2019-07-24, 14:30–15:00 (US/Eastern), Room 349
This talk will provide an overview of the Federal Reserve Bank of New York's heterogeneous agent dynamic stochastic general equilibrium (DSGE) model development process in Julia, walking through our navigation of Julia-specific functionality in the process. Comparisons of performance relative to MATLAB and FORTRAN will be provided.
Abstract: Over the past few decades, income and wealth inequality have emerged as defining fixtures of the modern U.S. economy. Born of a desire to study the differential effects of policy decisions on a variegated group of economic actors, heterogeneous agent (HA) models enable researchers to incorporate critical differentiation in household income, wealth, and consumption behavior into their analyses of economic phenomena. Yet, while great academic progress has been made developing such models, many policy institutions have been slow to shift from the “representative agent” paradigm. This is due, in large part, to computational strain surrounding HA models' solution and estimation. However, thanks to speed gains made possible by innovations in computing languages like Julia, what was once too computationally taxing for policy purposes has become both feasible to run and elegant to implement. This talk will provide an overview of the Federal Reserve Bank of New York's (NY Fed) HA dynamic stochastic general equilibrium (DSGE) model development process in Julia, walking through our navigation of Julia-specific functionality in the process. Comparisons of performance relative to MATLAB and FORTRAN will be provided.
Description: Heterogeneous agent models, in contrast to representative agent models, allow for heterogeneity in various features among agents in an economy, at both the household and firm level.

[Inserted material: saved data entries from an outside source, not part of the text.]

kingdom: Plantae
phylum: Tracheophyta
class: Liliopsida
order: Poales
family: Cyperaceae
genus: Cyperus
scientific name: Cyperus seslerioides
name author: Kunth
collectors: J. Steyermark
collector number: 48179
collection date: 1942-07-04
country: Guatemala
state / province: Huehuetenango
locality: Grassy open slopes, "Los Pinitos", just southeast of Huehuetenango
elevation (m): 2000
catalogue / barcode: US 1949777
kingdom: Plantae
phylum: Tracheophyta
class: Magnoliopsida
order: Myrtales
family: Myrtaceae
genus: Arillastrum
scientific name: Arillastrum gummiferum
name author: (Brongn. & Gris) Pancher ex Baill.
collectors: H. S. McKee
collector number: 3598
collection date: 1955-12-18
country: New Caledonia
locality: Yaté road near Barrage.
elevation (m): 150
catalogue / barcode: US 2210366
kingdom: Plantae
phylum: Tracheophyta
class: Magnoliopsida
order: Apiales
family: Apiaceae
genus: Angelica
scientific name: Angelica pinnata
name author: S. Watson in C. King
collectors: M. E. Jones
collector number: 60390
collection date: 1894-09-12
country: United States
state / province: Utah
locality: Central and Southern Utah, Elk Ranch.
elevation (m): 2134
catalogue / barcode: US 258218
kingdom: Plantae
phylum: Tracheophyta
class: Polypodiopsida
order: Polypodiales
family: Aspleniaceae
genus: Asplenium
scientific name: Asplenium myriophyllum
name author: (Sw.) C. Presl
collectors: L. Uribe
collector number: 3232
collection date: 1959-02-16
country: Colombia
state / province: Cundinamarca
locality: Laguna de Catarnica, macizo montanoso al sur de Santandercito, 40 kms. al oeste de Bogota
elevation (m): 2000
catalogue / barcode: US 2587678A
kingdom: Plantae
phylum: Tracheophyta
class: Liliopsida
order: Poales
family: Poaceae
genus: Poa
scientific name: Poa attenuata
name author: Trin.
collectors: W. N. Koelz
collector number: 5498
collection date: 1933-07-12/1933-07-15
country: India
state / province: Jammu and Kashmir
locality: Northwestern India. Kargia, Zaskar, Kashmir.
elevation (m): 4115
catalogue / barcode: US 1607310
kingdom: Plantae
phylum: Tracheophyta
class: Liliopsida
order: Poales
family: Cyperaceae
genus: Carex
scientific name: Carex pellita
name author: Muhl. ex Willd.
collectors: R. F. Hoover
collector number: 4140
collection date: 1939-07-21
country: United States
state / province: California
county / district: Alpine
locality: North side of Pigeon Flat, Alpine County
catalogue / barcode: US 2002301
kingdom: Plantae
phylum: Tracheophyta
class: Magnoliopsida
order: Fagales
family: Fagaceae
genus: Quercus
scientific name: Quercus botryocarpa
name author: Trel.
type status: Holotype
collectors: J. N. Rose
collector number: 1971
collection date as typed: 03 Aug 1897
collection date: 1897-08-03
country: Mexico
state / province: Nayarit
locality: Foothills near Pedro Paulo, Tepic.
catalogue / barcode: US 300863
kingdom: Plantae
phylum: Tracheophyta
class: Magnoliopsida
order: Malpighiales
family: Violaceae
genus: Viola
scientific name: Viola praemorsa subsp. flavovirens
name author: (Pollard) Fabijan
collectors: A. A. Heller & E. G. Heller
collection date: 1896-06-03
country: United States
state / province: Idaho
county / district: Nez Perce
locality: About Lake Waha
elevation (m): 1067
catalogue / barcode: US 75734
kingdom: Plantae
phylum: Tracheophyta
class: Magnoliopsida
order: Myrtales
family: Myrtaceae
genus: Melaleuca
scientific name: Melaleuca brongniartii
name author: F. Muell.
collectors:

Examples of such heterogeneity might include age, risk-tolerance, skills, and discounting of the future --- features that manifest themselves in heterogeneity in the wealth distribution. Recent work in macroeconomic literature reveals the monetary and fiscal policy implications for HA models can differ widely from their representative counterparts. Such models may be implemented in either discrete or continuous time, posing challenges for their intuitive out-of-the-box deployment as well as succinct tailoring of model-specific solution methods. The solving of large-scale macroeconomic models is sufficiently complex in the representative agent case; the dimensionality of problems increases considerably with the addition of heterogeneity, especially in continuous-time, lending itself well to Julia’s strengths.
In the past year, our team has ported several HA models—along with algorithms to discretize, linearize, and solve them—from both MATLAB and FORTRAN for integration into our codebase. package. This addition comes at the heals of the release of our DSGE.jl package, whose other components, such as representative agent model solution, estimation, and forecasting, were the subject of past presentations at JuliaCons 2016-2018. I will discuss the respects Julia has provided us technical flexibility in constructing coherent type hierarchies, employing multiple dispatch, and utilizing distributed computing, as well as how we managed various design decisions pertaining to variable scope, typing, and parallelization, so as to optimize for memory usage and runtime. I will cover the technical constraints and considerations imposed by our production environment at the NY Fed, and offer advice for what we found accommodated our cluster setup. Finally, I will shed light on how HA models may expand the toolkit for policymakers and academics.
Disclaimer: This talk reflects the experience of the author and does not represent an endorsement by the Federal Reserve Bank of New York or the Federal Reserve System of any particular product or service, The views expressed in this talk are those of the authors and do not necessarily reflect the position of the Federal Reserve Bank of New York or the Federal Reserve System. Any errors or omissions are the responsibility of the authors.
Rebecca is a Senior Research Analyst at the Federal Reserve Bank of New York, employing dynamic stochastic general equilibrium (DSGE) models for macroeconomic forecasting and policy analysis. She holds a dual degree in mathematics and computer science from Brown University.